Prostat kanserinin erken teşhisine ilişkin çalışması hakkında bilgilendirme yapan Serakıncı’nın konuşması  “phenomenal and worthy” (olağanüstü layık) seçilerek kendisine teşekkür belgesi verildi.

Belgede Prof.Dr. Nedime Serakıncı’nın görev yeri, “Turkish Republic of Northern Cyprus Presidency” (KKTC Cumhurbaşkanlığı) olarak belirtildi.

Uluslararası bir kongrede “keynote” konuşmacı olarak davet edilmenin önemine işaret eden Serakıncı, “bu durum, uluslararası alanda yaptığınız çalışmalar ile kabul gördüğünüzü ve kendi bilim alanınızda öncülerden kabul edildiğinizi ifade eder. Bunun üzerine tüm keynote konuşmacılar arasında “olağanüstü ve layık” (phenomenal and worthy keynote) seçilmiş olmak da ülkem ve kendim adıma gurur verici ve önemlidir” dedi.

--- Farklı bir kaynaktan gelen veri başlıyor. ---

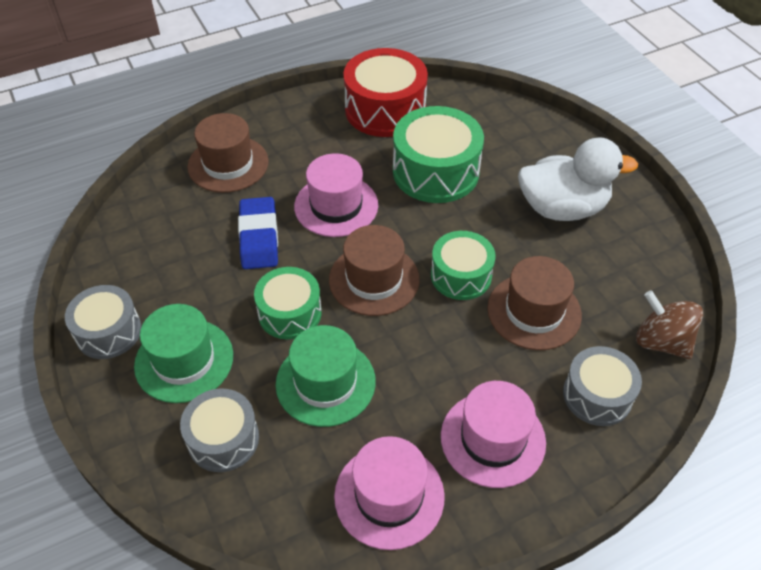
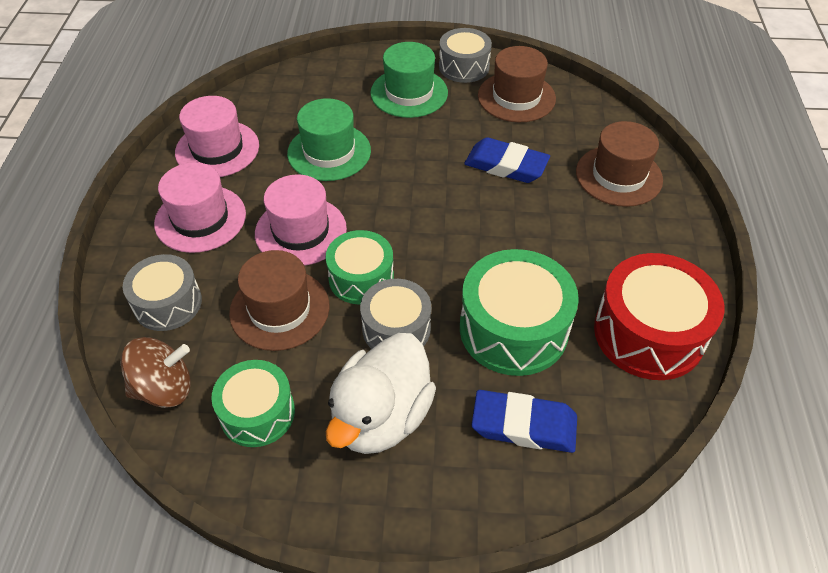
camera: 120 degrees right, 0 degrees up
(223, 439) = (330, 93): grey drum -> grey drum (396, 328)
(290, 313) = (408, 156): green drum -> green drum (257, 413)
(336, 206) = (512, 228): pink hat -> pink hat (301, 231)
(374, 279) = (403, 217): brown hat -> brown hat (516, 97)
(505, 142) = (524, 425): none -> blue eraser

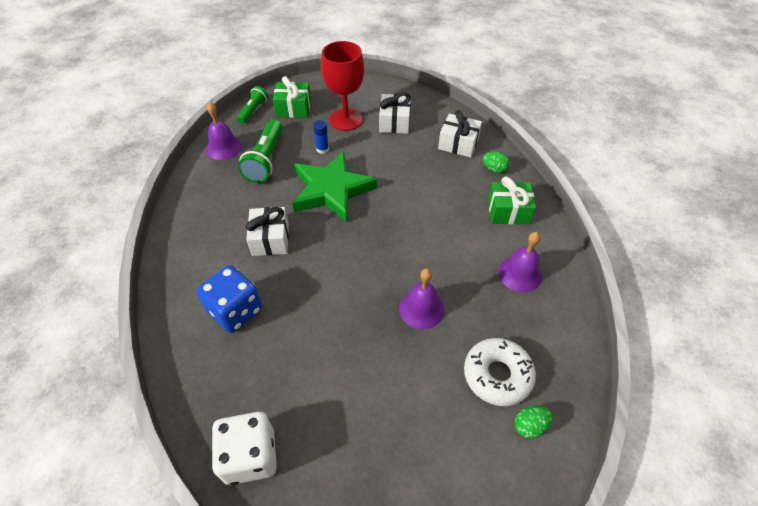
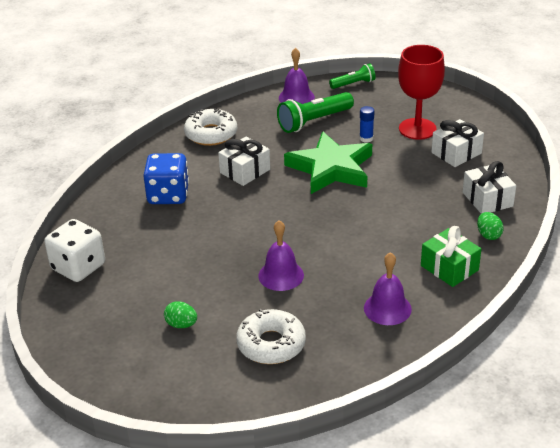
camera: 50 degrees right, 15 degrees down
(195, 226) = (211, 134): none -> white donut
(293, 108) = (387, 98): green gift -> none
(529, 426) = (247, 382): green egg -> green egg (181, 325)

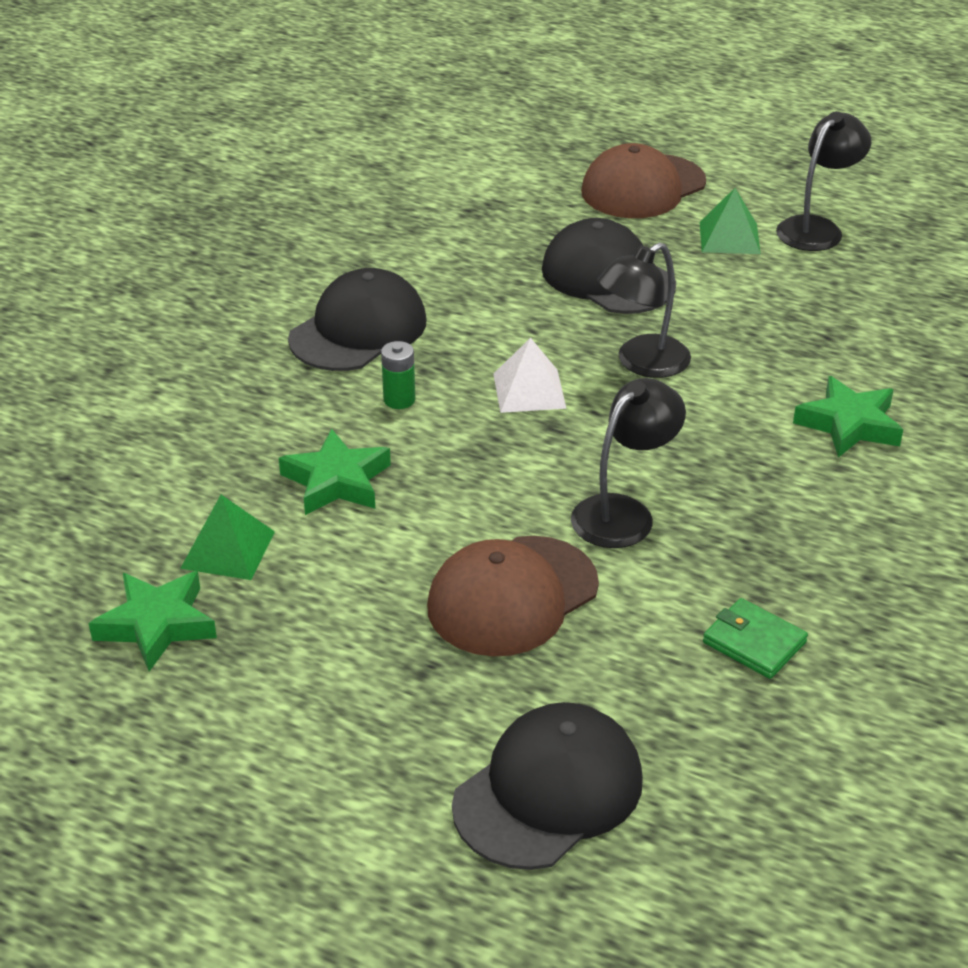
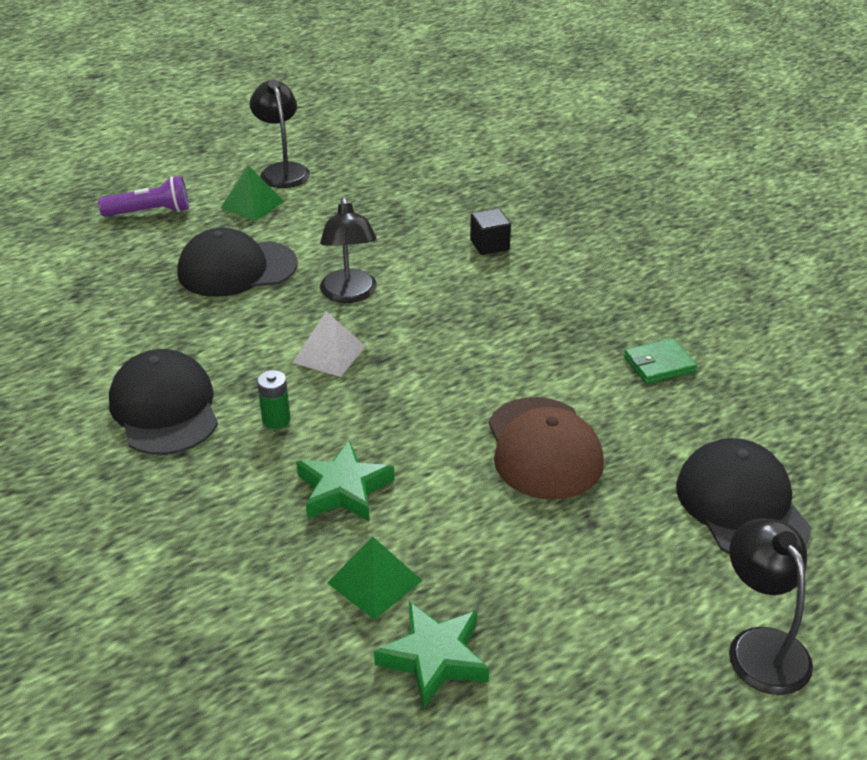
camera: 60 degrees left, 0 degrees up
(623, 513) = (498, 365): black lamp -> black lamp (760, 646)
(643, 187) = (150, 212): brown cap -> purple flashlight
(849, 424) = (489, 245): green star -> black cube

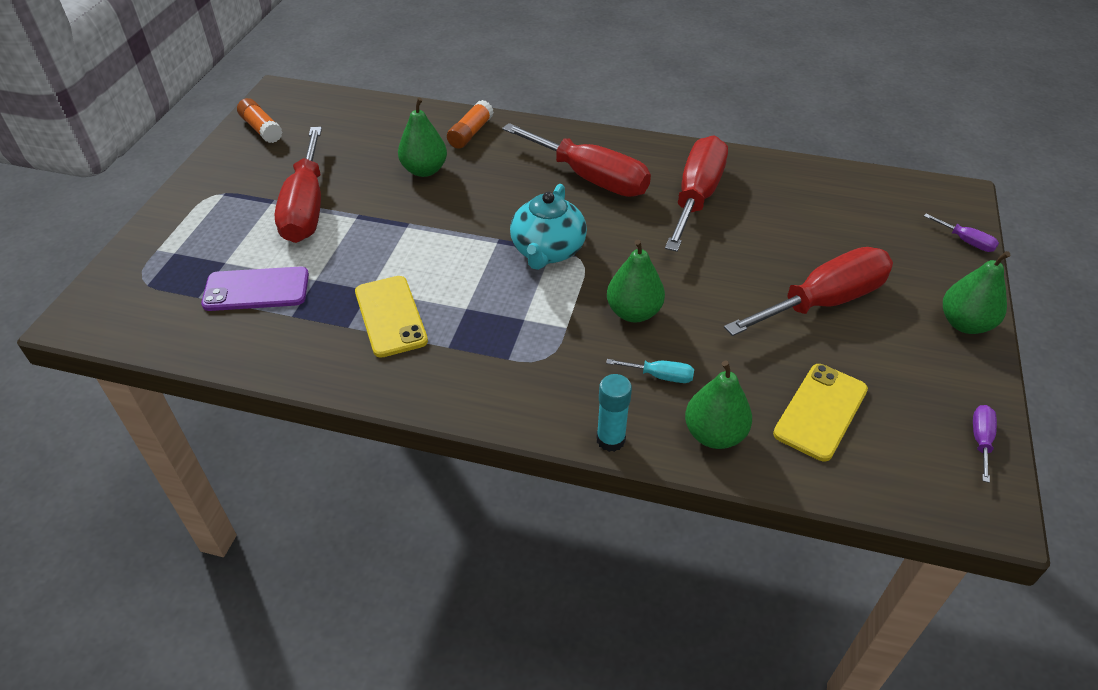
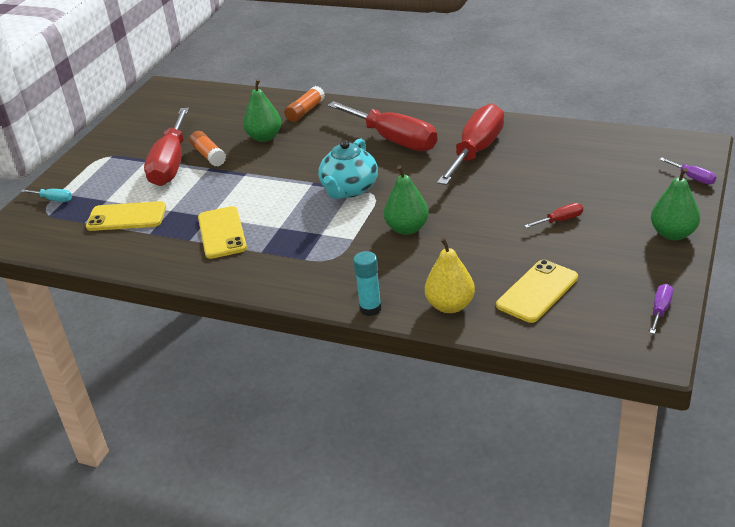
camera: 10 degrees right, 10 degrees down
(256, 289) = (126, 217): purple phone -> yellow phone
(261, 129) = (145, 112): orange glue stick -> orange glue stick (208, 155)
(660, 376) = (417, 269): turquoise screwdriver -> turquoise screwdriver (53, 199)
(714, 434) = (450, 305): green pear -> yellow pear
(823, 302) = (560, 220): red screwdriver -> red screwdriver, size x0.41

Serakıncı, KKTC adına  daha da önemlisinin  “olağanüstü ve layık” seçilmeme ödül olarak verilen belgelerindeki KKTC vurgusu olduğunu kaydeden Serakıncı, böylece bilimle KKTC’ye uygulanan amborgoları, yaptığı çalışmalarla bir kez daha delelerek, ülke tanıtımına katkı koyduğunu vurguladı.

-“Bilimsel çalışmaların sayısı değil içeriği önemli. Ambargoları kaliteli çalışmalarla delebilirsiniz”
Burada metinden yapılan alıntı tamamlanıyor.